State's Minimum Wage Increases Devon Gardner

Devon Gardner empties tater tots out of a fryer at Sugarfire Smoke House in Washington Wednesday, Dec. 30. On Jan. 1, 2021, Missouri’s minimum wage will be $10.30 per hour, an 85-cent increase. Food service employees make up the majority of workers making minimum wage.  

Service Workers Are The Ones to Feel the Impact of the Pay Shift

The arrival of a new year brings a welcome increase in minimum wage for some workers and a potential challenge for some employers. 

On Jan. 1, the state’s minimum wage is rising to $10.30 per hour, marking the third consecutive year it has increased by an 85-cent increment. 

There had already been a surge of pandemic-related job losses and furloughs in 2020, according to the Congressional Research Service, so although an increase in base pay might come as a relief to some, to others, it might induce fear of further job losses.

The majority of people should not worry, according to University of Missouri chancellor’s professor of economics, Peter Mueser. He said any employment losses due to this year’s minimum wage hike will be minor.

The segment of the economy most affected by potential job losses will consist of low wage workers, such as those in the service industry, he said. 

That is the worry for the Burger King franchise manager at 6 Silo Drive in Union. 

“This will change things drastically,” Burger King general manager Kaylyn Ashworth said, “just between manager pay, crew pay, overall wages.” 

Minimum wage employees only make up about 2 percent of Missouri’s workforce. Those in food preparation and serving-related jobs form about 9 percent.

Hourly workers in Franklin County’s private sector made an average of $20.67 per hour in 2019, which was nearly $4 below the state’s average rate. 

“This will affect us getting staff, it will affect the economy, it will affect everything, the increasing pay,” Ashworth said.

Separately from the minimum wage hike, general pay rates have increased “substantially” throughout the past year, according to Mike King, Union franchise owner of Express Employment Professionals. Employers have had to rise pay to retain workers in a competitive labor market, despite the pandemic. King works with job seekers typically making $2 to $7 over minimum wage.

Local Work Ambles On

Mueser predicts most local businesses that already pay employees more than minimum wage will experience no workplace changes as a result of the hike in minimum wage.

Sugarfire Smoke House general manager Luke Miller said the Washington restaurant and its 20 employees will just follow the new state guidelines without any major concerns.

“There won’t really be a change,” he said. “We have a minimum number of people to keep things running, and we’re just going to continue.”

Mosaic Cafe and Catering owner Patrick Long said that “everything will pretty much be status quo.” His six employees, who all already make above minimum wage, will not be impacted by the change. 

The Union Burger King employs 17 people, and five to six of them make minimum wage, Ashworth said.

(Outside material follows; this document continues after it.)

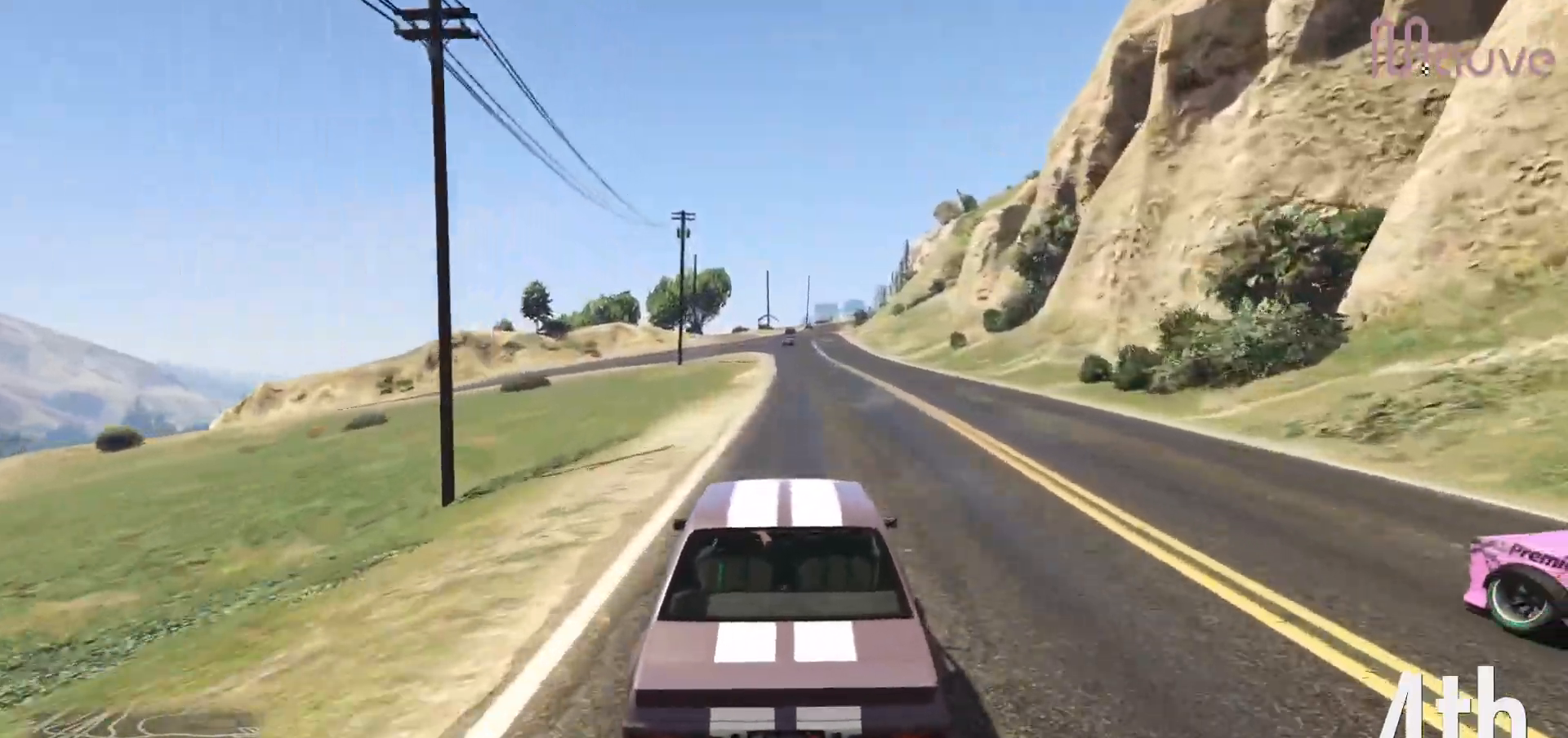
{"buttons": ["R2"], "left_stick": "center", "right_stick": "center", "events": [[267, "left_stick", "right"], [333, "left_stick", "center"]]}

She is not sure how she will account for the pay increase, but she is considering laying off one staff member or reducing worker’s shifts.

Job Loss, Higher Pay, but No Fear? Explaining the Contradictions

The minimum wage change has a smaller effect on the overall economy than it would have without the pandemic. 

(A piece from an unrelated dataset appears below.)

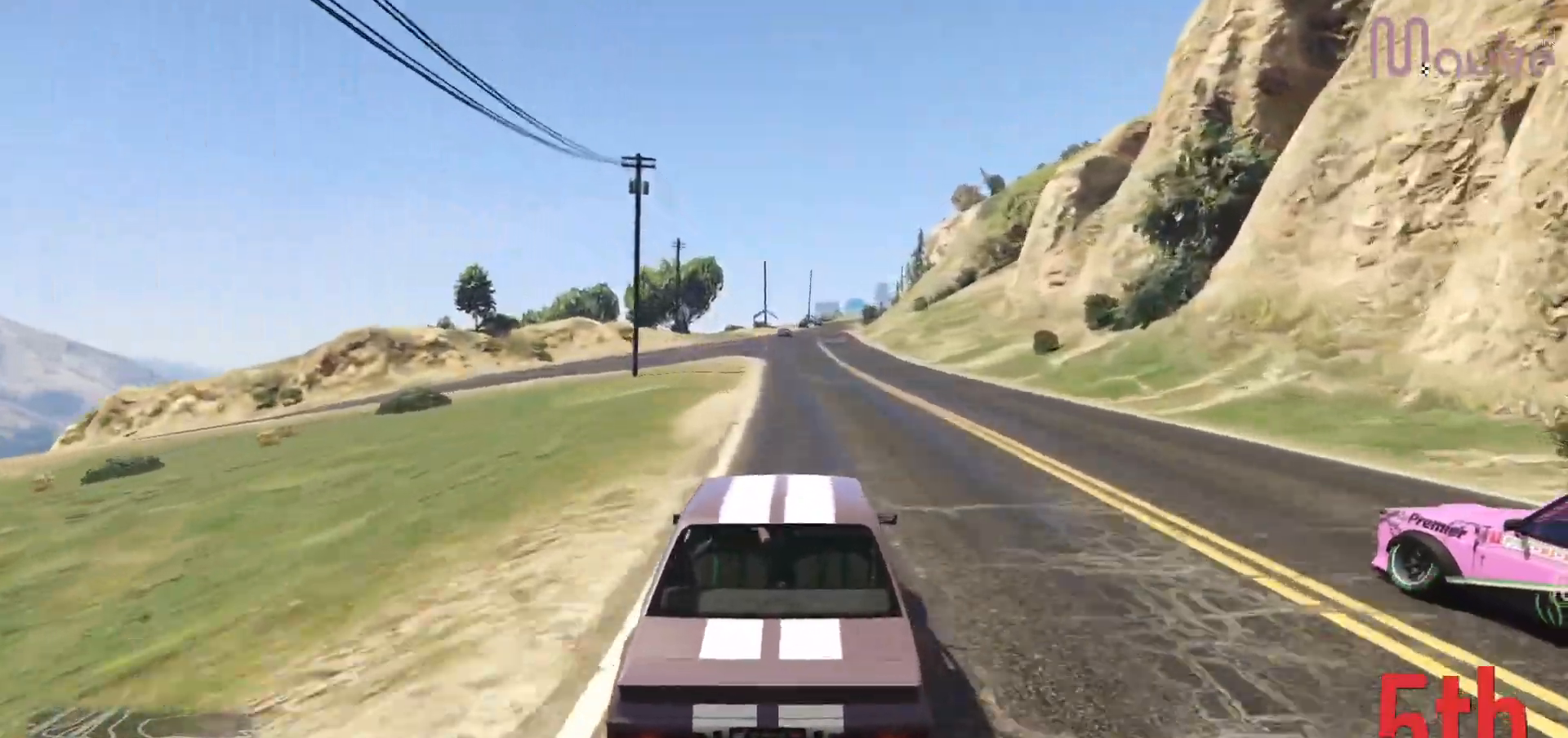
{"buttons": ["R2"], "left_stick": "center", "right_stick": "center", "events": [[167, "left_stick", "left"], [250, "left_stick", "center"]]}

Minimum wage workers have been “suffering from layoffs already” due to COVID-19, Mueser said, so there are fewer workers who will see an impact from the pay increase.

“This moves in supposedly opposite directions: an industry in decline in the coronavirus, and people taking higher wages,” he said. “But it’s a fair substitution if you think about it. Firms have been forced to shut down permanently or temporarily due to the coronavirus, so the number of remaining jobs at risk is smaller.”

Missouri’s minimum wage raise was initiated in 2018 with the passing of Proposition B. By popular vote, the state’s base pay has increased by 85 cents each year and will continue to do so through 2023 when it caps at $12 per hour.

“Because the minimum wage is relatively low compared to the historical level, it doesn’t affect the overall economy as much as it did in the historic past,” Mueser said.

Much more consequential are community-wide, pandemic-related economic decisions, he said. The potential of government-mandated shutdowns will affect workers much more than the 85-cent raise.

“An increase in the minimum wage is small compared to all the other stuff going on within the economy,” he said. “The coronavirus, the vaccine, the release of limitations from the coronavirus, those will drive the economy, but the minimum wage affects a small number of people.”